**Passage to read**
☆ ☆ ☆

Serving the UMN community since 1900

The Minnesota Daily

Serving the UMN community since 1900

The Minnesota Daily

Serving the UMN community since 1900

The Minnesota Daily

Daily Email Edition

Get MN Daily NEWS delivered to your inbox Monday through Friday!

SUBSCRIBE NOW

Hulseman hopes for happy ending

The scenario is almost too perfect for Erik Hulseman.
Back in 1994, Hulseman was just putting the wraps on his prep career at Edina High School. He closed it out in style, winning the Minnesota state championship in the 100-yard backstroke and as a member of the 200-yard medley relay team.
Now Hulseman is a senior, and a captain of the Gophers men’s swimming and diving team. He’s getting ready for the Big Ten championships — a chance to beat rival Michigan again, and in a pool less than 10 miles from where he grew up.
“To beat them here, at this pool, would be awesome,” Hulseman said.

☆ ☆ ☆

**Source information**
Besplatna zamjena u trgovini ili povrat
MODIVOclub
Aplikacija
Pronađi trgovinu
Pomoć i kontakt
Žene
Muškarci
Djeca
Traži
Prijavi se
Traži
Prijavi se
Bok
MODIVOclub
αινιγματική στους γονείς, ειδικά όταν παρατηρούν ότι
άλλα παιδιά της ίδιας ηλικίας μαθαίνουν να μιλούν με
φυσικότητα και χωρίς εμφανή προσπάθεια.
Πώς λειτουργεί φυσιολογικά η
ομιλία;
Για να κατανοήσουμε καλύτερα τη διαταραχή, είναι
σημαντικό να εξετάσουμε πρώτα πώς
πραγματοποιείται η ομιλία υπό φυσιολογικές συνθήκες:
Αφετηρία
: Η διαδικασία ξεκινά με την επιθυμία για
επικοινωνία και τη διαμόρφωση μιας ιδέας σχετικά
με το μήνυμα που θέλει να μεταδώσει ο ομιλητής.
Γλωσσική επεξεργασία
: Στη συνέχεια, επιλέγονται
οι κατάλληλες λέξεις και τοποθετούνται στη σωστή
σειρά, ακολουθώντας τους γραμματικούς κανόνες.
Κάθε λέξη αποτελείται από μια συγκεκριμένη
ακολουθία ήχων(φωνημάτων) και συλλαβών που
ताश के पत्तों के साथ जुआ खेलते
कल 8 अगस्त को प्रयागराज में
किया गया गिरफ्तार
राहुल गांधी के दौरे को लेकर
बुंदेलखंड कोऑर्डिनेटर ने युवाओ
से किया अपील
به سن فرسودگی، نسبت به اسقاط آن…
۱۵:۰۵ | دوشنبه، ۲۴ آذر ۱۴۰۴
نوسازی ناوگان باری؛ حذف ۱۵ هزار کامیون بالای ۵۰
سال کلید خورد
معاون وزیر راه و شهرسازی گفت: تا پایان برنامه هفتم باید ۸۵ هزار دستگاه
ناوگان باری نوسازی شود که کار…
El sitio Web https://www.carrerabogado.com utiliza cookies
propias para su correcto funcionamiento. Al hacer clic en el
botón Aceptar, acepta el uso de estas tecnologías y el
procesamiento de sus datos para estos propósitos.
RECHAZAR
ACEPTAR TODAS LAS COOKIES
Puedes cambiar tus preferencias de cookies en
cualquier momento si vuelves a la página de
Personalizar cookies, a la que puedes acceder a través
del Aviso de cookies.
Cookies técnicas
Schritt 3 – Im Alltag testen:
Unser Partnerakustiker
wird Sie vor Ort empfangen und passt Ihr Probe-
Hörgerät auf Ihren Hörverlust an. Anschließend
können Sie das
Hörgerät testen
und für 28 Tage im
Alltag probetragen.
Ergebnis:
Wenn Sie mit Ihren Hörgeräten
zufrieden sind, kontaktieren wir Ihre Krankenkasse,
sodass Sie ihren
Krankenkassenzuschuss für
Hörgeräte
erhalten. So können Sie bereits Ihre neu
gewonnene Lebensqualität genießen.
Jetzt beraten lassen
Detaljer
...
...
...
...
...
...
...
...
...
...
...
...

☆ ☆ ☆

**Task**
Write the next few paragraphs of the article about Gophers swimmer Erik Hulseman, starting right after its final sentence. The entries come from a different source than the article.

**Response**
It’s come down to two meets for Hulseman; this weekend’s Big Tens at the Aquatic Center and the NCAA Championships in late March in Auburn, Ala.
Four years ago, however, Hulseman couldn’t envision his first college meet, let alone his last. When he had to decide on a college, he wasn’t sure where to go.
One could say he fell into the Gophers’ laps.
“Everything about the program fit, and it was the cheapest,” Hulseman said.
Minnesota had a reason to want Hulseman. He was an All-American in both the backstroke and the medley relay team. Plus, it didn’t hurt that his high school coach, Art Dowling, is in the Minnesota Swimming Hall of Fame.
“We recruit every good swimmer from Minnesota,” Gophers head coach Dennis Dale said. “We’re very pleased he came to Minnesota.”
Last year, Hulseman and three other swimmers won the Big Ten Championship in the 200-yard medley relay, and took fifth place at the NCAA Championships.
“He was the first of our school, of the swimmers, who was on that awards stand,” Dowling said.
To get to this point in his career, Hulseman has had to put in long hours in the pool and the training room.
“He brings a commitment to be as good as he can be,” Dale said.
Dale said he is impressed by how Hulseman has avoided forming rivalries with the other swimmers. If he finds something that helps him, he shares it with the others.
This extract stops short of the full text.